Task details ▸ Omitting every picture, output the records below exactly, please.

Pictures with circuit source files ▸

* * * * *

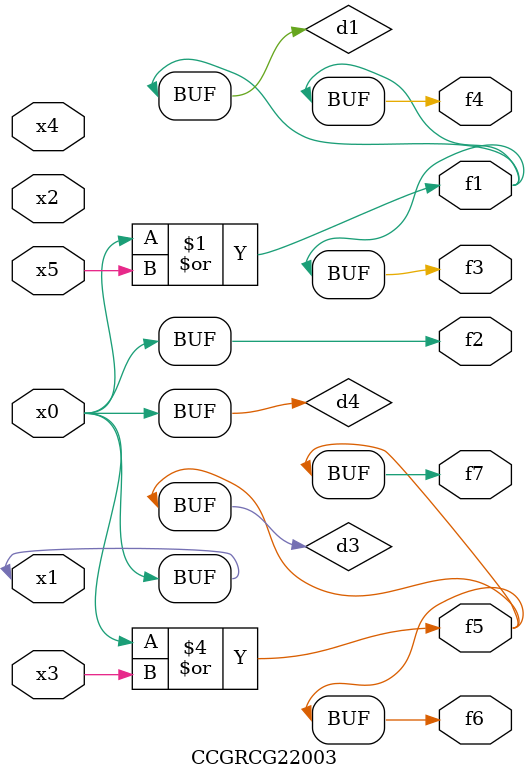
<source format=v>
module CCGRCG22003(
	input x0, x1, x2, x3, x4, x5,
	output f1, f2, f3, f4, f5, f6, f7
);

	wire d1, d2, d3, d4;

	or (d1, x0, x5);
	xnor (d2, x1, x4);
	or (d3, x0, x3);
	buf (d4, x0, x1);
	assign f1 = d1;
	assign f2 = d4;
	assign f3 = d1;
	assign f4 = d1;
	assign f5 = d3;
	assign f6 = d3;
	assign f7 = d3;
endmodule

</source>
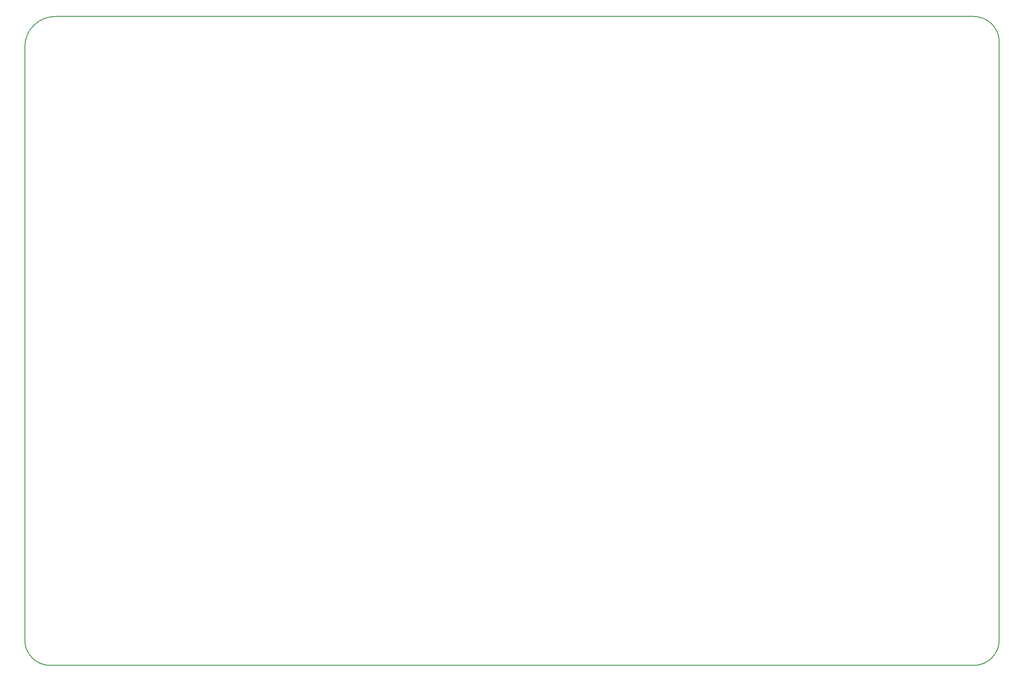
<source format=gm1>
G04 #@! TF.GenerationSoftware,KiCad,Pcbnew,(5.0.0)*
G04 #@! TF.CreationDate,2018-11-03T08:25:57+09:00*
G04 #@! TF.ProjectId,techinup_if,74656368696E75705F69662E6B696361,rev?*
G04 #@! TF.SameCoordinates,Original*
G04 #@! TF.FileFunction,Profile,NP*
%FSLAX46Y46*%
G04 Gerber Fmt 4.6, Leading zero omitted, Abs format (unit mm)*
G04 Created by KiCad (PCBNEW (5.0.0)) date 11/03/18 08:25:57*
%MOMM*%
%LPD*%
G01*
G04 APERTURE LIST*
%ADD10C,0.150000*%
G04 APERTURE END LIST*
D10*
X36000000Y-52000000D02*
X217000000Y-52000000D01*
X30000000Y-58000000D02*
G75*
G02X36000000Y-52000000I6000000J0D01*
G01*
X30000000Y-175000000D02*
X30000000Y-58000000D01*
X35000000Y-180000000D02*
G75*
G02X30000000Y-175000000I0J5000000D01*
G01*
X217000000Y-180000000D02*
X35000000Y-180000000D01*
X222000000Y-57000000D02*
X222000000Y-175000000D01*
X217000000Y-52000000D02*
G75*
G02X222000000Y-57000000I0J-5000000D01*
G01*
X222000000Y-175000000D02*
G75*
G02X217000000Y-180000000I-5000000J0D01*
G01*
M02*

</source>
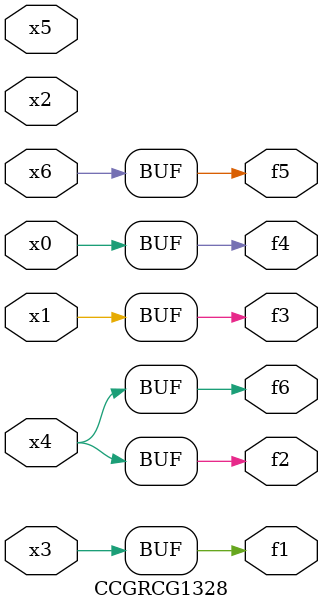
<source format=v>
module CCGRCG1328(
	input x0, x1, x2, x3, x4, x5, x6,
	output f1, f2, f3, f4, f5, f6
);
	assign f1 = x3;
	assign f2 = x4;
	assign f3 = x1;
	assign f4 = x0;
	assign f5 = x6;
	assign f6 = x4;
endmodule

</source>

* * * * *

Output below ▸
<source format=v>
module CCGRCG22003(
	input x0, x1, x2, x3, x4, x5,
	output f1, f2, f3, f4, f5, f6, f7
);

	wire d1, d2, d3, d4;

	or (d1, x0, x5);
	xnor (d2, x1, x4);
	or (d3, x0, x3);
	buf (d4, x0, x1);
	assign f1 = d1;
	assign f2 = d4;
	assign f3 = d1;
	assign f4 = d1;
	assign f5 = d3;
	assign f6 = d3;
	assign f7 = d3;
endmodule

</source>
<source format=gm1>
G04 #@! TF.GenerationSoftware,KiCad,Pcbnew,(5.0.0)*
G04 #@! TF.CreationDate,2018-11-03T08:25:57+09:00*
G04 #@! TF.ProjectId,techinup_if,74656368696E75705F69662E6B696361,rev?*
G04 #@! TF.SameCoordinates,Original*
G04 #@! TF.FileFunction,Profile,NP*
%FSLAX46Y46*%
G04 Gerber Fmt 4.6, Leading zero omitted, Abs format (unit mm)*
G04 Created by KiCad (PCBNEW (5.0.0)) date 11/03/18 08:25:57*
%MOMM*%
%LPD*%
G01*
G04 APERTURE LIST*
%ADD10C,0.150000*%
G04 APERTURE END LIST*
D10*
X36000000Y-52000000D02*
X217000000Y-52000000D01*
X30000000Y-58000000D02*
G75*
G02X36000000Y-52000000I6000000J0D01*
G01*
X30000000Y-175000000D02*
X30000000Y-58000000D01*
X35000000Y-180000000D02*
G75*
G02X30000000Y-175000000I0J5000000D01*
G01*
X217000000Y-180000000D02*
X35000000Y-180000000D01*
X222000000Y-57000000D02*
X222000000Y-175000000D01*
X217000000Y-52000000D02*
G75*
G02X222000000Y-57000000I0J-5000000D01*
G01*
X222000000Y-175000000D02*
G75*
G02X217000000Y-180000000I-5000000J0D01*
G01*
M02*

</source>
<source format=v>
module CCGRCG1328(
	input x0, x1, x2, x3, x4, x5, x6,
	output f1, f2, f3, f4, f5, f6
);
	assign f1 = x3;
	assign f2 = x4;
	assign f3 = x1;
	assign f4 = x0;
	assign f5 = x6;
	assign f6 = x4;
endmodule

</source>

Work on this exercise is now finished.